Lisa: As cycles go, you do go through ups and downs but with our strong portfolio of products in a market that is only growing upwards we believe we can be on the right side of these cycles as we execute along the way.

Interviewer: AMD is one of several companies that has sent a letter to President Biden urging him to include more funding for chip manufacturers and research in the United States. Its competition with China, its competition with Taiwan that is at stake. What do you think the US needs to do

Lisa: We believe the US is the leader in semi-conductors and we want to stay as the leader of this industry. There is a discussion about manufacturing and making sure there is a good balance of this around the world which raised the level of importance for semi-conductors and we think its great that the administration is chosing this industries as a top priority

Interviewer: AMD chose Taiwan semi-conductor to make their chips. Is there something about Taiwan, what is the reason for such a prolific industry there, is there something about the island

Lisa: We are very happy with our partnership with Taiwan Semi-conductor, they are the best in the industry. We think our designing expertise is the best and we think they are the best manufacturers of chips, so when we merge both we believe the best product is created. The key is investing in that long term nature and ensuring that you have the right specialities for this industry as it does take double digit billions to push the boundaries.
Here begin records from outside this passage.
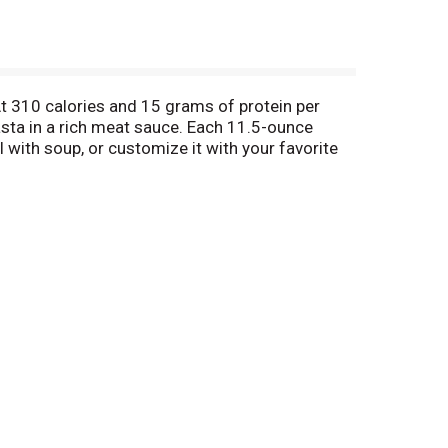
At 310 calories and 15 grams of protein per
sta in a rich meat sauce. Each 11.5-ounce
 with soup, or customize it with your favorite
. Lean Cuisine entrees are made with premium
 for a satisfying frozen meal. Lean Cuisine
id nutritional foundation and great taste. Lean
ions from Lean Cuisine, try Lean Cuisine Protein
Interviewer: Meantime, you have many trillion dollar companies – Apple, Google, Amazon bringing their chip designs in house. Does this feel like competition to AMD

Lisa: We look at it slightly different, we view it as the importance of computing in all products is just constantly increasing, there will also be some form of specialisation [from these massive companies] of their chips. That being the case, we believe our role is to continue to push the envelope on computing and continue to raise the performance for all applications.

Interviewer: Then of course we have Intel and Nvidia also with a pool of massive resources. Intel’s new CEO, Patrick Gelsinger, who has been coming out strong saying Intel is back. How do you view this competition

Lisa: It has always been very competitive; I do not remember a time in this industry where it has not been competitive. What I will say is I am really pleased with what we have been able to accomplish, it is fun to say that we have lead this evolution in computing and looking at what we have done in last five years, we have really changed what people expect from high performance computing. It is a competitive world and we will continue to be competitive.

Interviewer: Nvidia is in the process of buying ARM, do you see more consolidation in this industry, or do you think we have reached a tipping point.

Lisa: Well, I think for the highest end of technology, scale is important. When you have more engineering capabilities, a larger supplier chain and more impact on innovation, scale is a must. We are very excited to be in the process of acquiring Xilinx who are number one in the FPGA [FPGA, a field-programmable gate array is an integrated circuit designed to be configured by a customer or a designer after manufacturing – hence the term “field-programmable”] and accelerated computing. As we think about merging that with AMD’s technology, we would be able to offer better capabilities for our customers. I do not think consolidation is a trend in the industry, but AMD is always looking for ways to bring the best levels of technology under its umbrella.